[START OF Passage shown]

CLARENCE E. McMANUS, Judge.
The State of Louisiana appeals from the trial court's judgment granting defendant's motion to quash. We reverse the decision of the trial court and remand this case for further proceedings.
On March 31, 2008, the Jefferson Parish District Attorney filed a bill of information, charging defendant, Andre Arlan Domino, Jr., with driving while intoxicated (DWI), third offense, in violation of LSA-R.S. 14:98(A)(D). The bill of information alleged that defendant had two prior convictions for DWI in violation of LSA-R.S. 14:98; the first on March 15, 2000, in case number S729608 in Second Parish Court, Division "B"; and, the second on February 18, 2004, in case number S892941 in Second Parish Court, Division "A." Both prior convictions were obtained by guilty pleas.
The defendant filed a motion to quash the bill of information, alleging that the judge and the attorney failed to sign the waiver of rights form in his first predicate offense. Defendant then filed a supplemental motion in which he argued that a review of the transcript demonstrated his plea was not voluntarily or knowingly entered.

[END OF Passage shown]
[START OF Material shown]

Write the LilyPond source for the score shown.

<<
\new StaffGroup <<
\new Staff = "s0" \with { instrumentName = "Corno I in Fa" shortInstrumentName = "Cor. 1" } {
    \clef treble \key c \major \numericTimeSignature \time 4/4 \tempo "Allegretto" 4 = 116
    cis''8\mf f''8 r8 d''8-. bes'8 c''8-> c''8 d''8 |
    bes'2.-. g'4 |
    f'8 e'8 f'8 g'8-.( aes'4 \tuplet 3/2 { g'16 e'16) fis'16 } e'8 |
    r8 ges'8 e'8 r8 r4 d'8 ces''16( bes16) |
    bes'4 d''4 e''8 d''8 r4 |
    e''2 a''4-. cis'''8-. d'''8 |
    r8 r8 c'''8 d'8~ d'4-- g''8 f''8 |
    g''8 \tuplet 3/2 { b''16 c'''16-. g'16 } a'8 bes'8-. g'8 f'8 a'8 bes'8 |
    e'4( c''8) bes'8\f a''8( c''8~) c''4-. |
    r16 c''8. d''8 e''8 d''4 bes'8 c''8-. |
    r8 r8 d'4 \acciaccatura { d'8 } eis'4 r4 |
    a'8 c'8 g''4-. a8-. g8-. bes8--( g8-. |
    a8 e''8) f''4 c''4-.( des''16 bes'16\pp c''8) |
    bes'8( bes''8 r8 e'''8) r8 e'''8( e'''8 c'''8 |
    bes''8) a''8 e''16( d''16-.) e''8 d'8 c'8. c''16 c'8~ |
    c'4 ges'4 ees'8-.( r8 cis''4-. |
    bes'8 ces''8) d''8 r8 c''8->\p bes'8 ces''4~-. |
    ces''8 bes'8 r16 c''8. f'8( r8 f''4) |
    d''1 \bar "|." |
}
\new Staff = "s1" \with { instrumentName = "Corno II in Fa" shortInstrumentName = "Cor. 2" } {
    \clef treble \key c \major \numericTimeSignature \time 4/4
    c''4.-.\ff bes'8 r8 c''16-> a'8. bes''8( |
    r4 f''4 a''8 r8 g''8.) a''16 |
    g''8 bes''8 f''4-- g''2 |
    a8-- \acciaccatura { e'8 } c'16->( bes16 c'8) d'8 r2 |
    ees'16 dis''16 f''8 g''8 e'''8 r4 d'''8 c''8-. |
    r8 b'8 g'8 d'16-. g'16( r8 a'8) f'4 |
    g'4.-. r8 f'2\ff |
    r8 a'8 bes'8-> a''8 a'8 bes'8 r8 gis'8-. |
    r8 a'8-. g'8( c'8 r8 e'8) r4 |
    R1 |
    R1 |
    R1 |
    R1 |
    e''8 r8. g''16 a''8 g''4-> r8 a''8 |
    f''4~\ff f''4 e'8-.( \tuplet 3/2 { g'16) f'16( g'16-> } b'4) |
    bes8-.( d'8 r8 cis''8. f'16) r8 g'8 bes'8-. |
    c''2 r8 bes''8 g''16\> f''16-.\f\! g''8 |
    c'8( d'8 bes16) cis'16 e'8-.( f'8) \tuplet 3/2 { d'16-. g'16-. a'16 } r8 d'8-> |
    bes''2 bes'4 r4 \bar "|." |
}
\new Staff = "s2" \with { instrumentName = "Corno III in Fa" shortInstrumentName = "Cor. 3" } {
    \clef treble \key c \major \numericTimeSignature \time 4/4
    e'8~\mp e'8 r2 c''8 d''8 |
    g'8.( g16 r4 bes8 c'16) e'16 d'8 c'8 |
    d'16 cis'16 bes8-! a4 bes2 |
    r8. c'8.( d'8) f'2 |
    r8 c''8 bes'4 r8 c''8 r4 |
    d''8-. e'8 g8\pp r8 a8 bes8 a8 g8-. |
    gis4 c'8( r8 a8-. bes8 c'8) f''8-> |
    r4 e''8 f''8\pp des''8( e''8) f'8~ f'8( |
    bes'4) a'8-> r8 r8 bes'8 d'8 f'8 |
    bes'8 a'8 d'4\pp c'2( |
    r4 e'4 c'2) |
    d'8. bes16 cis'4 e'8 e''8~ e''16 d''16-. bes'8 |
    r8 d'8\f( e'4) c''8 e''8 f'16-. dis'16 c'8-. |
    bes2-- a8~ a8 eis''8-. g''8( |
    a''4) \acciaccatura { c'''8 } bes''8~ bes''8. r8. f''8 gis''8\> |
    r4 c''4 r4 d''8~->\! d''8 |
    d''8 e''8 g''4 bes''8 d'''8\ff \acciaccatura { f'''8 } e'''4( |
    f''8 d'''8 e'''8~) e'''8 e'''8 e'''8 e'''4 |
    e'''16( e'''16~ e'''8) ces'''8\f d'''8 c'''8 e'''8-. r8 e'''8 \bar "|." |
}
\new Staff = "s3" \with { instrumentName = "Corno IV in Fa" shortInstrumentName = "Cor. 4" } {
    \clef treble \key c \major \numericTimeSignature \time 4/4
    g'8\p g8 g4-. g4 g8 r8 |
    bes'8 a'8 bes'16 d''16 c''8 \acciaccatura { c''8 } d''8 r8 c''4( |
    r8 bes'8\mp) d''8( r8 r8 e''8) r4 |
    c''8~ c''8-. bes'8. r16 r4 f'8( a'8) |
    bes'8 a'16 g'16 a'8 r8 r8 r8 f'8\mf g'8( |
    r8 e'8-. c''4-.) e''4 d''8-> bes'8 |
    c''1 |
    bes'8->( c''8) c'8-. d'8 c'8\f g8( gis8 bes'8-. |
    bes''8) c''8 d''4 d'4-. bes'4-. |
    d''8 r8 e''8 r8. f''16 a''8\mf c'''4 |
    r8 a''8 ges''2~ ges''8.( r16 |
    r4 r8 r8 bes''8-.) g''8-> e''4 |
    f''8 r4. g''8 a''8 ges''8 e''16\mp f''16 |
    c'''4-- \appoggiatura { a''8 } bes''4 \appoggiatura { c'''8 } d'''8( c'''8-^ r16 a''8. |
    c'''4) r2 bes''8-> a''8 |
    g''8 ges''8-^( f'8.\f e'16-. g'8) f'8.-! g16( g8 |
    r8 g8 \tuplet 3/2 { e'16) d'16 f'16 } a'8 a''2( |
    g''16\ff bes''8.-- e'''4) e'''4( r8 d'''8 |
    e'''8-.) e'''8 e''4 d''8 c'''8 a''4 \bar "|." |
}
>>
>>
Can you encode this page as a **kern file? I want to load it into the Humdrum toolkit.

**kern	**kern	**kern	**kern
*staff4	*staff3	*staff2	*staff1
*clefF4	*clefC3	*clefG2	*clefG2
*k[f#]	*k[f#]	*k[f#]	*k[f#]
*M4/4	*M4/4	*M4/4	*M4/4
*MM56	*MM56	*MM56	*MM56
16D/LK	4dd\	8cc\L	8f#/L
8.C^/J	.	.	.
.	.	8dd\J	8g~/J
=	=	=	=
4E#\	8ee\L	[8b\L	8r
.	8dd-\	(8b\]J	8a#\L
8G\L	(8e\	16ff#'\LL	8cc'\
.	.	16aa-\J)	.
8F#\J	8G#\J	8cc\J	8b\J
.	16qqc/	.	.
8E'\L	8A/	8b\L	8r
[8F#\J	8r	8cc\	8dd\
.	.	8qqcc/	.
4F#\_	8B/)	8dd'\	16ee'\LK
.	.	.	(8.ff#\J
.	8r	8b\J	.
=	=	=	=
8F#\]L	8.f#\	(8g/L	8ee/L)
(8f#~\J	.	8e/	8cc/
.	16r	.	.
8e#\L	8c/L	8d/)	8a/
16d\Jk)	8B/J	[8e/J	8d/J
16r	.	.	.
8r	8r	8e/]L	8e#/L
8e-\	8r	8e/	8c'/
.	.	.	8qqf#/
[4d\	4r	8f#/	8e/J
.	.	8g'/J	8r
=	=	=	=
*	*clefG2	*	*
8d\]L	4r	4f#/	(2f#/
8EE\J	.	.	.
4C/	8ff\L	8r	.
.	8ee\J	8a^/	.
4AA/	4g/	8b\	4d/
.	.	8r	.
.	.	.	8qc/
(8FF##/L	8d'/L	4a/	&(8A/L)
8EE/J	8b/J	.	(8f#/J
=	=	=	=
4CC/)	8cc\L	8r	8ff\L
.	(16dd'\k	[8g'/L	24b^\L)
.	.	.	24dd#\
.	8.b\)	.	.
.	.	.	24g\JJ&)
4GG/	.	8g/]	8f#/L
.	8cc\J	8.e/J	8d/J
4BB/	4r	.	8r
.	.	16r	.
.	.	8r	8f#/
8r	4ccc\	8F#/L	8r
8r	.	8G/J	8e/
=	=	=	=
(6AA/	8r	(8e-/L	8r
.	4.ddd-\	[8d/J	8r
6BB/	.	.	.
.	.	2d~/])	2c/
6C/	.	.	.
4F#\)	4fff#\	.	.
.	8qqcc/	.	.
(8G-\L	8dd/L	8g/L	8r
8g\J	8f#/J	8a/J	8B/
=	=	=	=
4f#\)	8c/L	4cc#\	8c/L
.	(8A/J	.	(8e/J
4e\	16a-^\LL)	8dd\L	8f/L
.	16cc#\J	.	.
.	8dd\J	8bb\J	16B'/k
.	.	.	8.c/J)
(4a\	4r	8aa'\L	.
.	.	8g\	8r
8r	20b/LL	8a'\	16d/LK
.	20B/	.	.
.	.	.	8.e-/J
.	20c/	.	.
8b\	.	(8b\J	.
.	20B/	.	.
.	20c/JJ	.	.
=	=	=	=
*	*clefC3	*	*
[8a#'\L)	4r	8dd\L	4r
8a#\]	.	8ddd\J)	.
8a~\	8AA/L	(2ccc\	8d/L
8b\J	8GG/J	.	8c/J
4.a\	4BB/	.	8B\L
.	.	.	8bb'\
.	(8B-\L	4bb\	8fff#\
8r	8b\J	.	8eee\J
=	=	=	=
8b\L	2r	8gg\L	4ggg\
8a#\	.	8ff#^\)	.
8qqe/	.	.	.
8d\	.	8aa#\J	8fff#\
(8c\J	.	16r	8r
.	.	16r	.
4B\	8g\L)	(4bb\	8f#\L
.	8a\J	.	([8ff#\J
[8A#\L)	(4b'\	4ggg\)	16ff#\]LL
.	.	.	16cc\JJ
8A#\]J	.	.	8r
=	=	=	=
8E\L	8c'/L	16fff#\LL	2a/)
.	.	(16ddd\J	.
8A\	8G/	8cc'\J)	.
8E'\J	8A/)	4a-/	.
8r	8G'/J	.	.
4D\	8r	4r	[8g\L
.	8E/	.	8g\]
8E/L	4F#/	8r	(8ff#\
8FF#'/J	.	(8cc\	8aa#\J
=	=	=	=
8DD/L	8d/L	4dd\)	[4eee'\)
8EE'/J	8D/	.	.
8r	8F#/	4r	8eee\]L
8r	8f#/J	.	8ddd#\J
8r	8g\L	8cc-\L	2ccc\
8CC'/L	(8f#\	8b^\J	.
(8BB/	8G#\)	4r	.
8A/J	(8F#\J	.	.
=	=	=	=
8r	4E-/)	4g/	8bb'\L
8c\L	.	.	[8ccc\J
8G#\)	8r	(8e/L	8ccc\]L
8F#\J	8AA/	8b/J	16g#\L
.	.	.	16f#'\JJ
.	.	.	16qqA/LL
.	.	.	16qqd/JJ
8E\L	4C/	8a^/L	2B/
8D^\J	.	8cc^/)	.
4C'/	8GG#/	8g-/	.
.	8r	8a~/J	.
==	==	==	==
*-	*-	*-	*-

[END OF Material shown]

- Exercise task -
In the court opinion, please give the date on which the Jefferson Parish District Attorney filed the bill of information. The items have nothing to do with the court opinion.

- Output -
March 31, 2008.